By LeJay Graffious
Maggie Perl returns from the net lanes with several brown paper bags, each labeled with a bird alpha code and twisted at the top to create a safe air space for the bird being transported. She hands them over to me, the bander on duty. I do a quick scan of the codes to triage the banding order. One is labeled BLPW, the bander’s alpha code for Blackpoll Warbler. Generally, this code is the first two letters of the first word and the first two letters of the second word of the bird’s name. For example, a Northern Cardinal would be abbreviated as “NOCA.”
But there are exceptions when there is overlap. I know, from years of experience, the Blackpoll takes a 0-size bird band.

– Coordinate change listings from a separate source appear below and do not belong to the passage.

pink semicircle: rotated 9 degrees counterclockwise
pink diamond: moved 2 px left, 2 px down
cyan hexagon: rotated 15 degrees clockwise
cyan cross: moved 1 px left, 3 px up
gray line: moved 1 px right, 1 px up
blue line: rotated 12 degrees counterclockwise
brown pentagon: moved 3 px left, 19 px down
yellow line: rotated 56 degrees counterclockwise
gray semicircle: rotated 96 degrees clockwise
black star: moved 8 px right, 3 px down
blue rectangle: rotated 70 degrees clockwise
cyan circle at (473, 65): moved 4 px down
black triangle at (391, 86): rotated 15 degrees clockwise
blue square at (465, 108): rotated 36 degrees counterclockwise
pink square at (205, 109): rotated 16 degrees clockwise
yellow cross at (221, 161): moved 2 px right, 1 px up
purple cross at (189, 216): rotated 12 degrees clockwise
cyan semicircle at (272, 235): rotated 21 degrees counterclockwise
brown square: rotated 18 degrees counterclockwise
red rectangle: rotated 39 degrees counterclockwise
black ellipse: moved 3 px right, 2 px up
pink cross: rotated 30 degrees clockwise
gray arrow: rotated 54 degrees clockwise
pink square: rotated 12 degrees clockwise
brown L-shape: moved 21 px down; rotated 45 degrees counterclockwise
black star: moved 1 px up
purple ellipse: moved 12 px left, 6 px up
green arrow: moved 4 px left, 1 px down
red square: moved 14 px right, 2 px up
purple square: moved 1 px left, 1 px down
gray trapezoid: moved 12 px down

Birds’ tarsi vary in size, so bands come in different sizes to fit loosely, but not slide over the joints, thus not interfering with the birds’ movements. My last banded bird was a 0-size band. To simplify record keeping, I want to continue with the same size band, so I extract the bird from the bag with a bander grip.
I confirm Maggie’s identification and proceed with the banding process. I next place a band on the tarsus and record the band’s nine digit code and the bird’s alpha code. This particular bird now has an individual identity and a story begins. By wing length and pattern of the dusky or black in the back feathers, I determine this Blackpoll is a hatch-year male. I confirm the age by looking at the skull. A few drops of water on its head allow me to easily part the wetted feathers, revealing patterns of pink and white seen through the skin.

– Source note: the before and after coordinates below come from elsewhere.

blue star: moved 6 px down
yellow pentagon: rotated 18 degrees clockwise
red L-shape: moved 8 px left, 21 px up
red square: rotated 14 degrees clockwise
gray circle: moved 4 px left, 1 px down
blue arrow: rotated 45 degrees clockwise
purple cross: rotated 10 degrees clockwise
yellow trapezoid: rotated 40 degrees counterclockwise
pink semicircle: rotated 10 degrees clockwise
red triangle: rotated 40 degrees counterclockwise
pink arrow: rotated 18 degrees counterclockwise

Pink areas are unpneumaticized windows confirming a hatch year bird. The process of a bird developing hollow, strong air-filled bones is called pneumaticization. As calcium struts form between the inner and outer layers of skull bones, these windows fade to white. With his nine digit code and pertinent data recorded, the bird is released to continue his journey.

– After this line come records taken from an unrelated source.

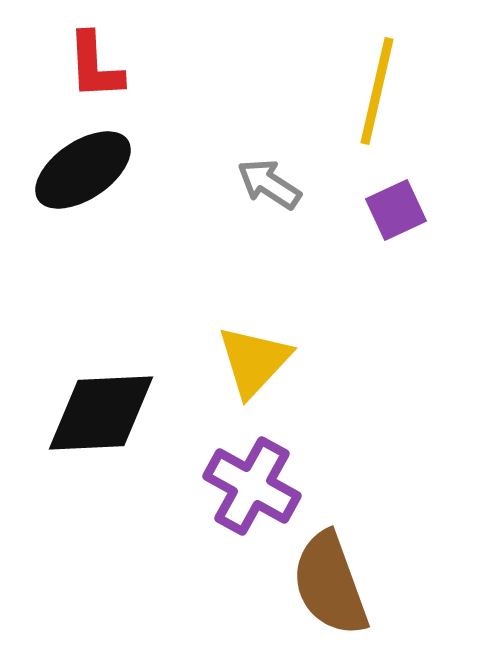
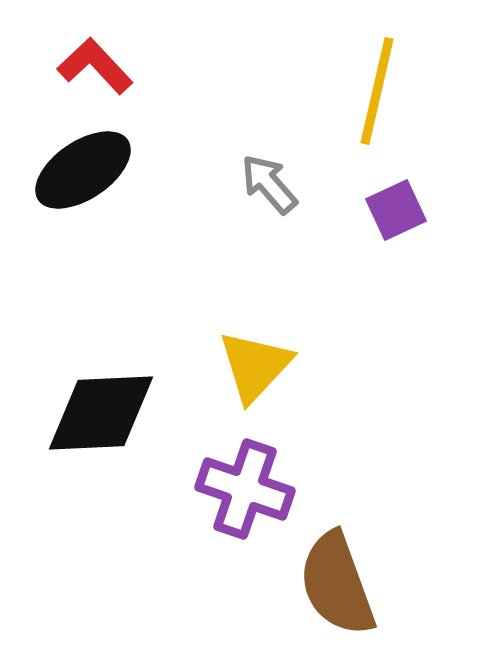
red L-shape: rotated 140 degrees clockwise
gray arrow: rotated 16 degrees clockwise
yellow triangle: moved 1 px right, 5 px down
purple cross: moved 7 px left, 3 px down; rotated 10 degrees counterclockwise
brown semicircle: moved 7 px right
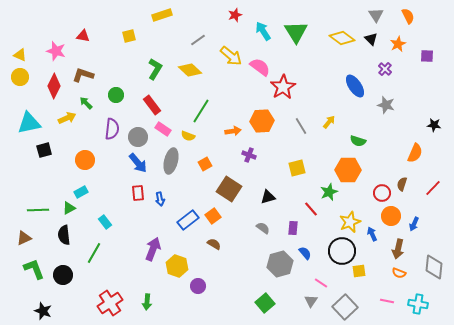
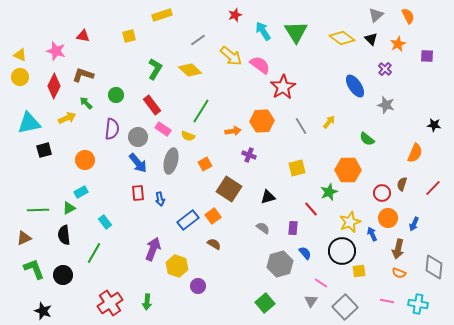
gray triangle at (376, 15): rotated 21 degrees clockwise
pink semicircle at (260, 67): moved 2 px up
green semicircle at (358, 141): moved 9 px right, 2 px up; rotated 21 degrees clockwise
orange circle at (391, 216): moved 3 px left, 2 px down
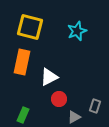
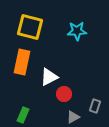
cyan star: rotated 18 degrees clockwise
red circle: moved 5 px right, 5 px up
gray triangle: moved 1 px left
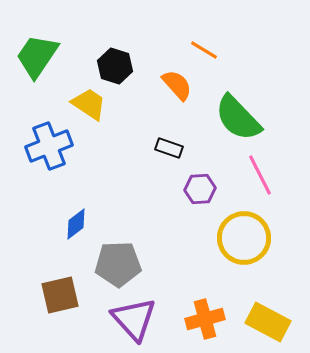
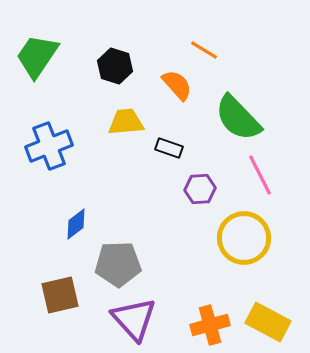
yellow trapezoid: moved 37 px right, 18 px down; rotated 39 degrees counterclockwise
orange cross: moved 5 px right, 6 px down
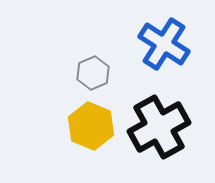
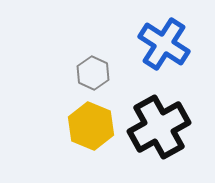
gray hexagon: rotated 12 degrees counterclockwise
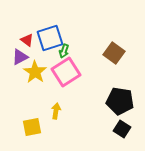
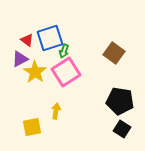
purple triangle: moved 2 px down
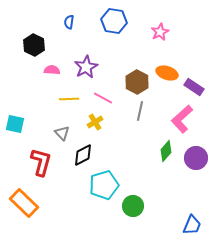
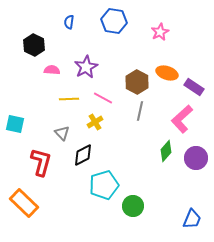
blue trapezoid: moved 6 px up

As 2810-36780 flies over the brink of the Allegheny Front, I wonder at its journey. Jack Conner wrote in his book, Season at the Point, “Almost everything we know with certainty and precision about bird migration has been discovered or proven through banding, and it is not an exaggeration to say that the numbered leg band has been as important a tool in the science of avian migration as the telescope has been in planetary astronomy.”
We know Blackpoll Warblers breed coast to coast in black spruce and tamarack forests in Canada’s and Alaska’s boreal forests. Could this bird be from western Alaska? Draw a straight line from Nome, Alaska to Sao Luis, Brazil. You may be surprised that it crosses West Virginia.
The Allegheny Front Migration Observatory bands more Blackpolls each year than all of North America’s other banding stations combined. As of the beginning the 2018 season, 33,947 of the 270,265 birds banded during the history of the station have been Blackpoll Warblers. Of these, only two have been foreign recaptures. One banded in September 1976 was found near Kalispell, MT the following year. Bob Dean banded a hatch year bird in September 2006 that was recaptured in Santa Marta, Colombia in October 2008. This is a small return on the large investment of time and effort but, when taken in aggregation with all records, a picture emerges of migration patterns.
Ornithologists are piecing the Blackpoll puzzle together. The Cornell Lab’s allaboutbirds.orgwebsite states, “This long-distance athlete weighs less than half an ounce (12-13 grams) yet makes the longest overwater journey of any songbird—nearly 1,800 miles nonstop over the Atlantic Ocean to its wintering grounds.” They first do an eastern journey across the continent north of the Great Lakes to the coast, then some turn southeast over the Great Lakes through WV. This journey can be nearly 3000 miles for some.
Then they wait along the coast from Maine to the Carolinas for a night with a brisk, northerly tailwind after a cold front passes. The normally 12 gram birds, now fueled up to around 19 grams, head out to sea, climb to 5000 feet and, aided by northwesterlies, fly toward their winter home. Midway, around Bermuda, they pick up the subtropical trade winds which carry them southwest. They make landfall on the north coast of South America. Scott Weidensaul wrote in Living on the Wind: Across the Hemisphere With Migratory Birds, “… an overwater trip of about 2000 miles – a passage with no rest, no refueling, no water, during which each bird will have flapped its wings nearly 3 million times.” Yet, they have not reached their destination! They spread out through South America adding up to another 1,500 miles. Then in April, they reverse course back to the breeding grounds. During the northern trip they cross the western Caribbean or the Gulf of Mexico.
I marvel at 2810-36780’s travels. Being hatched this summer in the north, he has never made this trip before. Yet young birds migrate at different times than the adults. The whole flight plan is preprogramed in their genetic code. The rigors of migration take their toll. Only one in six birds survive the first year. That is why the work of conservation groups like the WV Highland Conservancy is so important.
Meanwhile, the story of the Blackpoll Warbler, number 2810-36780, continues. Hopefully, he will make many trips between breeding and winter grounds. And, if we are truly lucky, he will be re-found somewhere along his life’s path, filling in a new chapter in his story and adding to the growing body of knowledge of North American ornithology.